How do you gain support for Lean Six Sigma Projects? Nick finds SWOT analysis an effective tool for presenting process improvement proposals to senior management. For team members, Nick sees the acceptance process as a bell curve. To get people up that curve, it is important to let them know how the changes will benefit them.

How do you change a company culture?
Communication, cross training, and letting people see how the changes help them are all key. Consistency is also important. As processes are reviewed and changed and continually monitored, employees begin to realize this is not a flavor of the month change but a process that works and that they can be involved in. Those elements were involved in a plant transformation that Nick was part of when he worked at a company that manufactured high-speed fruit and vegetable sorting equipment. The company realized that the equipment that sorted blueberries and cherries by size could be adapted to other small items, like nails, dowels, ammunition, and some pharmaceuticals.

To help gain new customers and expand their market, Nick introduced ISO 9001-2015 standards to the organization. He also changed the plant layout, transforming it from welding and testing stations to a visual infrastructure process in a little over a year (five quarters). It was a 6S project – which is 5S (Sort, set, shine, standardize, and sustain) plus safety. (See the Learning Refresher for more details.) At the time, there was no requirement for ISO standards so it gave the organization a competitive edge and helped them make more money. The ergonomic improvements of the 6S change* made the employees’ work easier and safer.

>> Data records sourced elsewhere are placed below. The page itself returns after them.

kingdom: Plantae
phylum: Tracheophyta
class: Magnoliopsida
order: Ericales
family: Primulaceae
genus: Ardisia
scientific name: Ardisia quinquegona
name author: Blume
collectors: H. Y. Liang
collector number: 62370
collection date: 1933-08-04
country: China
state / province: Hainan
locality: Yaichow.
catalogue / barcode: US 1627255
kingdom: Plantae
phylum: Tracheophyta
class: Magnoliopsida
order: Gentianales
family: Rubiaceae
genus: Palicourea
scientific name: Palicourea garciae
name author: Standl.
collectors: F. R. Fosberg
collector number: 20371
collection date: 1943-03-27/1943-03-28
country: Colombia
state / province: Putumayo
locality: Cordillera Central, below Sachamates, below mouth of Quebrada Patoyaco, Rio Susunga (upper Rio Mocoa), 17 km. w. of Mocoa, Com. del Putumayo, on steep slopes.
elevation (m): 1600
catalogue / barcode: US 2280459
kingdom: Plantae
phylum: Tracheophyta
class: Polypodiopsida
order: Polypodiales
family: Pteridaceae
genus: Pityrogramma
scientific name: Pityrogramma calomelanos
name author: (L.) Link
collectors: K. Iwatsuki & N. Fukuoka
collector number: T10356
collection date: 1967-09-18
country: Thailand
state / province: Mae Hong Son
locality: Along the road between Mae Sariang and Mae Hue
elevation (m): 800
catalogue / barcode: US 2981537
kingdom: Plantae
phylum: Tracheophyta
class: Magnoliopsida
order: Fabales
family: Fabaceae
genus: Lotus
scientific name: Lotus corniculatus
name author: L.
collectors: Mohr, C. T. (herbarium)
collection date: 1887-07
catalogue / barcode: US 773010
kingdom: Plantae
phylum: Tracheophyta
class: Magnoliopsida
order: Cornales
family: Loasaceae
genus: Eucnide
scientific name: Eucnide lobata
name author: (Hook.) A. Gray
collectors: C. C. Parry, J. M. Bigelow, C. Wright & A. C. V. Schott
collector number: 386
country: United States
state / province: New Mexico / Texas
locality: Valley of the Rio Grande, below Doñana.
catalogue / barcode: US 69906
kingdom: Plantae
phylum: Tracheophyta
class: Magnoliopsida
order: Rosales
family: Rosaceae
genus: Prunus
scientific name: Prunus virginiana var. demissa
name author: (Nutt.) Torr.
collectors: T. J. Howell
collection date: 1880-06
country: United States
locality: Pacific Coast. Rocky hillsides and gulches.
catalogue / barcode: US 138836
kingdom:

Do you apply Lean Six Sigma to non-manufacturing processes?
Yes. Nick reports using LSS in financial and other non-manufacturing environments. In one case he used LSS to oversee the implementation of a J.D. Edwards system and, in another case, a procurement system. He says that while the commodities may be different, the DMAIC process works.

Nick also used DMAIC when he managed the opening of a manufacturing facility in the US for an overseas-based company. The opening involved converting a vacant facility into a manufacturing site for a highly automated production process. While the company already had one successful facility in the U.S., that facility had no documented processes. Nick started from scratch with just three employees in 2019. By February 2021 there were 132 employees. Confronting such a large task Nick used DMAIC, and other Lean/Continuous Improvement tools to develop processes and train people. And while the CEO, situated in Italy, was initially skeptical about the approach, he celebrated the success of opening a fully certified ISO 9001-2015 plant in just under one year.

With all your years of accomplishment, why did you take BPG’s LSS class and do you recommend it?
Nick was in transition in early 2021 and decided to take advantage of a state grant to fund his BPG training. Not long afterward, he started working for Mikesells. He recommends BPG programs because “The excellent training from BPG betters you as a person and will benefit your company. It improves your status inside the company. And it is education you can take with you to the next opportunity!